▸ **Collected material**
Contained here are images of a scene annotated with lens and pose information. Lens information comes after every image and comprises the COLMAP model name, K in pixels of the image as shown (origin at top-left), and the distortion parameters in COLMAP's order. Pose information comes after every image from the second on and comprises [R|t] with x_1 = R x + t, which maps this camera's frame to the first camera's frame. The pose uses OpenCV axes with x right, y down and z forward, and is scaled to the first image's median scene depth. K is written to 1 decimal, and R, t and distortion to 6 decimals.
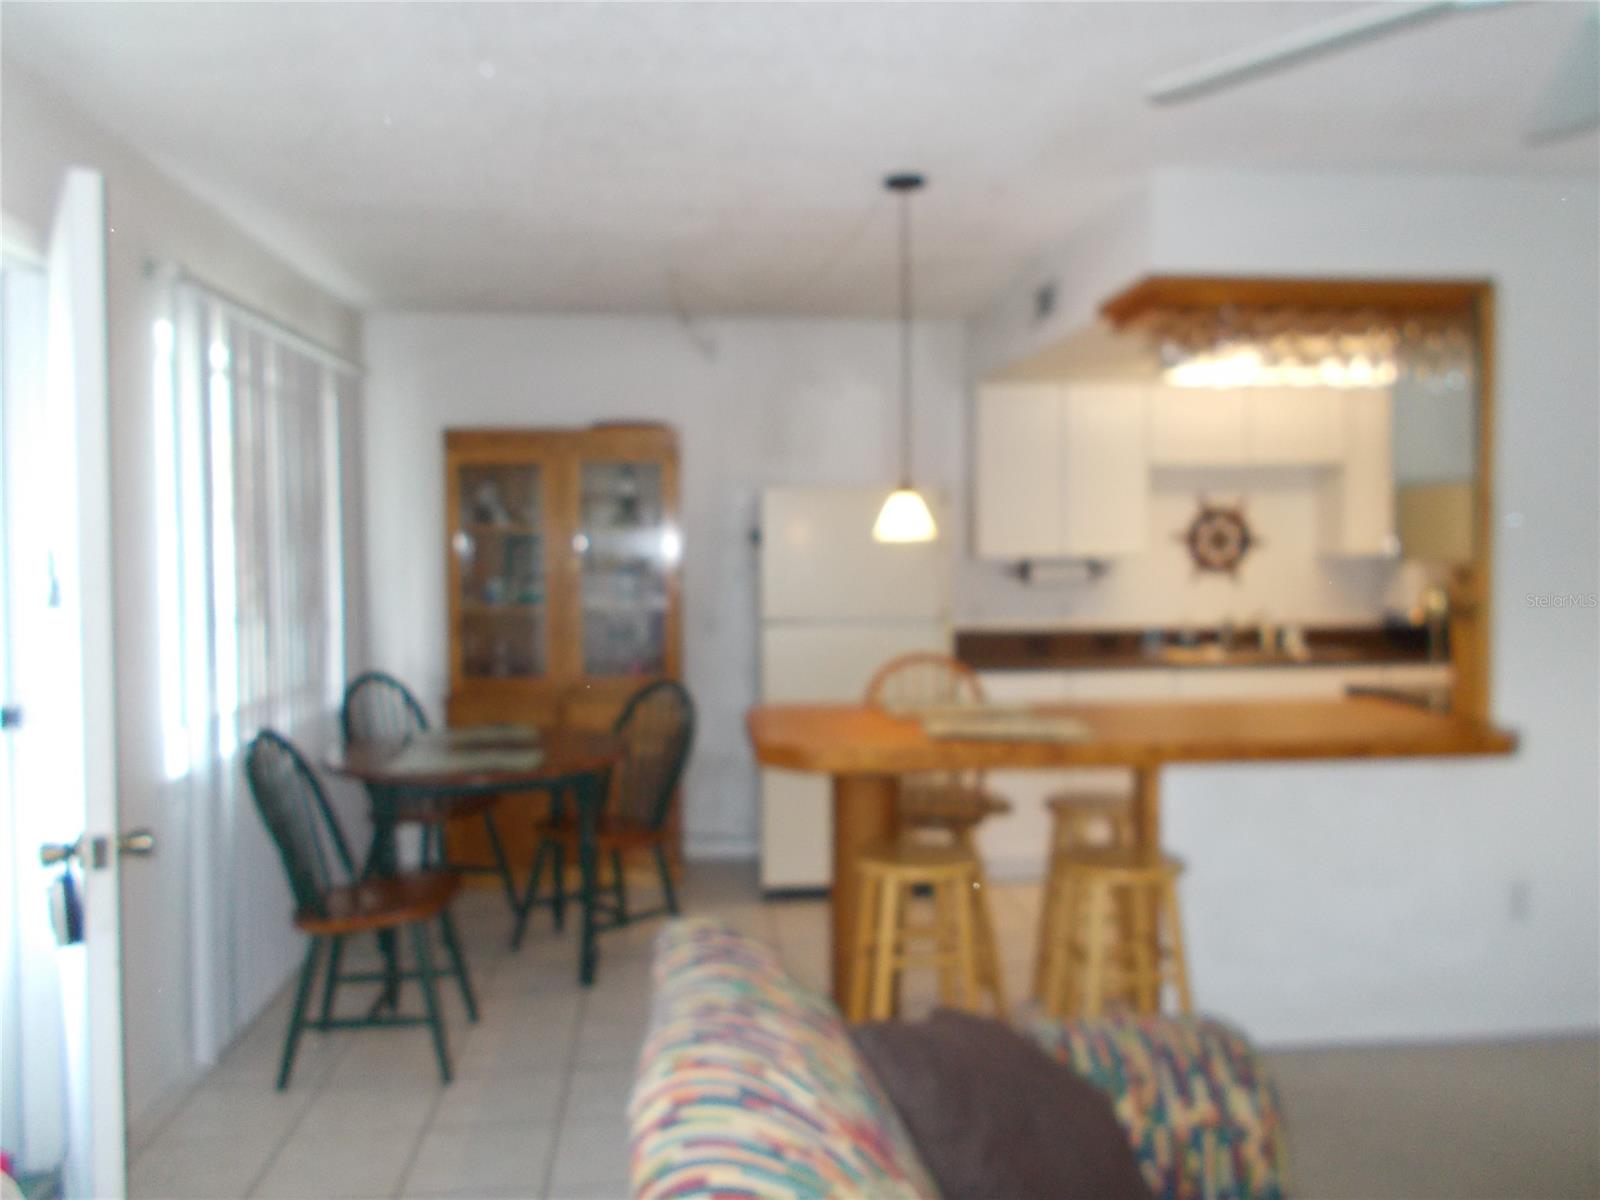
lens RADIAL K [[1253.9, 0, 796.2], [0, 1253.9, 587.1], [0, 0, 1]] dist [0.018391, -0.005341]
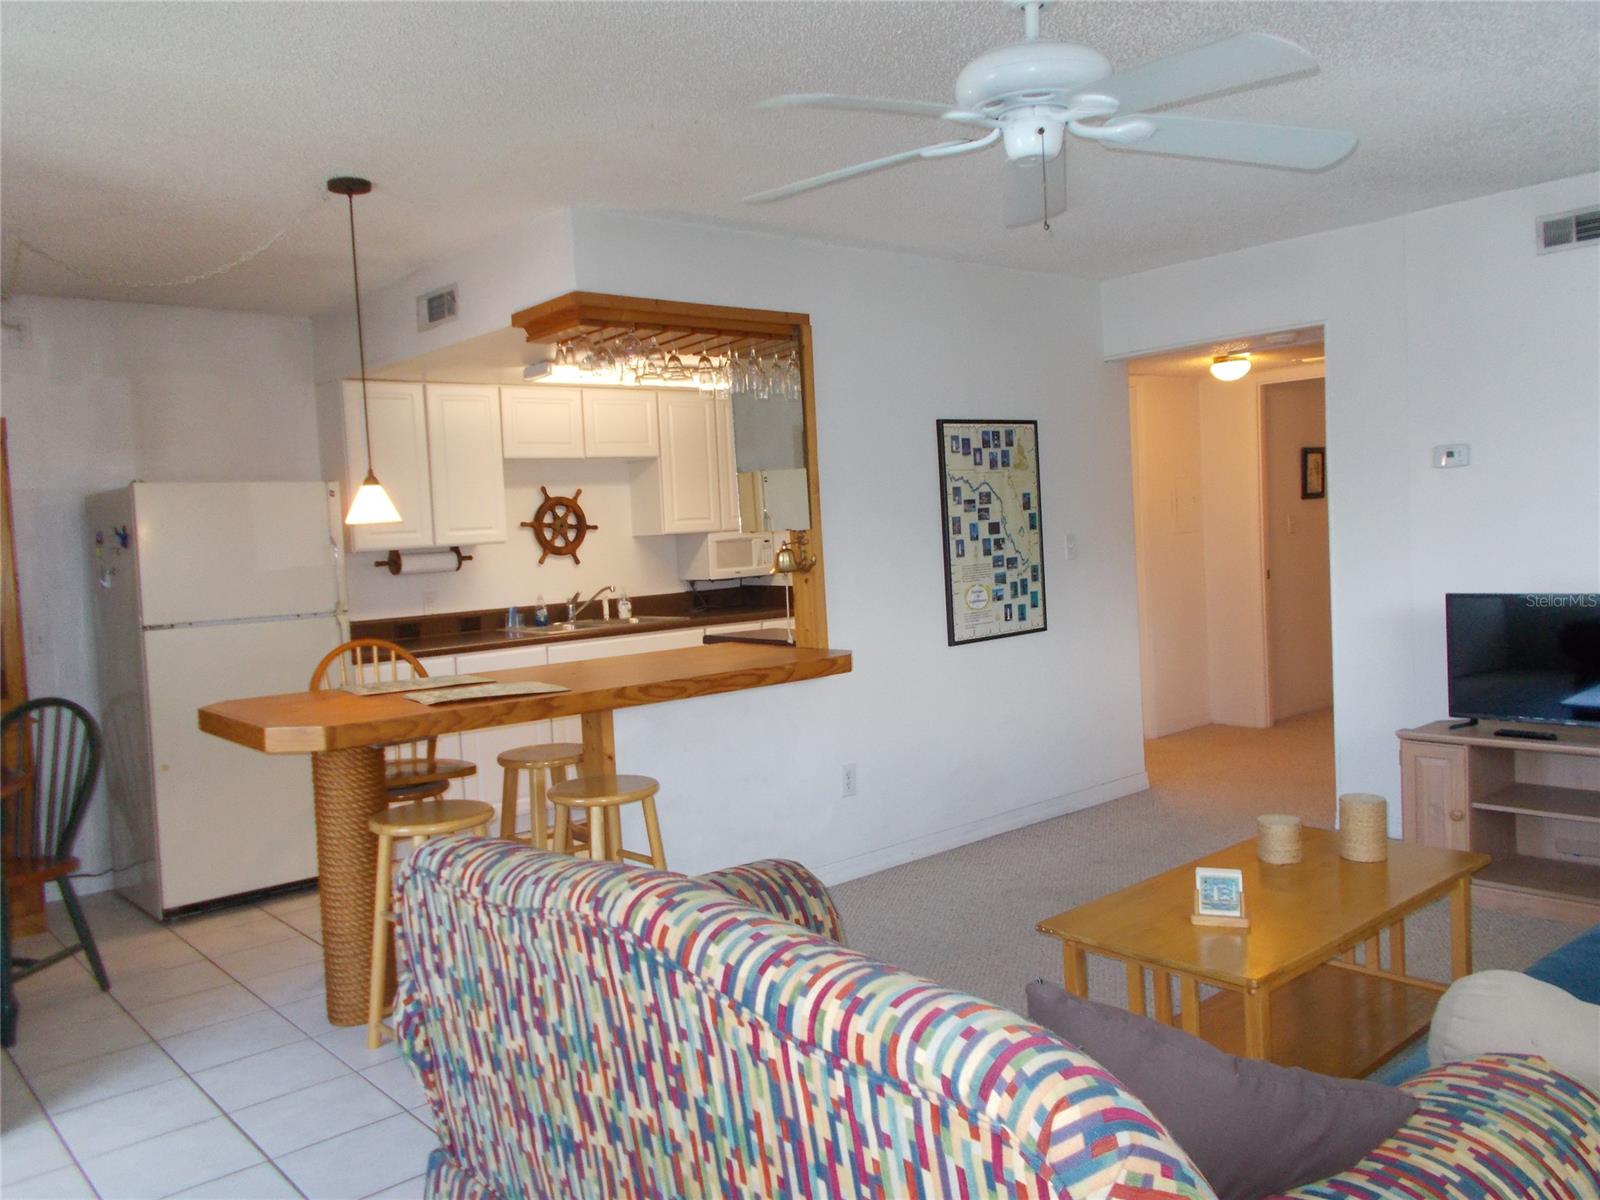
lens RADIAL K [[1253.9, 0, 798.6], [0, 1253.9, 603.9], [0, 0, 1]] dist [0.018391, -0.005341]
pose [[0.823801, -0.072847, 0.562179, -0.160207], [0.064640, 0.997312, 0.034510, 0.008977], [-0.563181, 0.007910, 0.826296, -0.056258]]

▸ **Your task**
Write out the data again with "scene" replaced by "location" and everything else unchanged. Leave the pictures out.

▸ **Finished task**
Contained here are images of a location annotated with lens and pose information. Lens information comes after every image and comprises the COLMAP model name, K in pixels of the image as shown (origin at top-left), and the distortion parameters in COLMAP's order. Pose information comes after every image from the second on and comprises [R|t] with x_1 = R x + t, which maps this camera's frame to the first camera's frame. The pose uses OpenCV axes with x right, y down and z forward, and is scaled to the first image's median location depth. K is written to 1 decimal, and R, t and distortion to 6 decimals.
lens RADIAL K [[1253.9, 0, 796.2], [0, 1253.9, 587.1], [0, 0, 1]] dist [0.018391, -0.005341]
lens RADIAL K [[1253.9, 0, 798.6], [0, 1253.9, 603.9], [0, 0, 1]] dist [0.018391, -0.005341]
pose [[0.823801, -0.072847, 0.562179, -0.160207], [0.064640, 0.997312, 0.034510, 0.008977], [-0.563181, 0.007910, 0.826296, -0.056258]]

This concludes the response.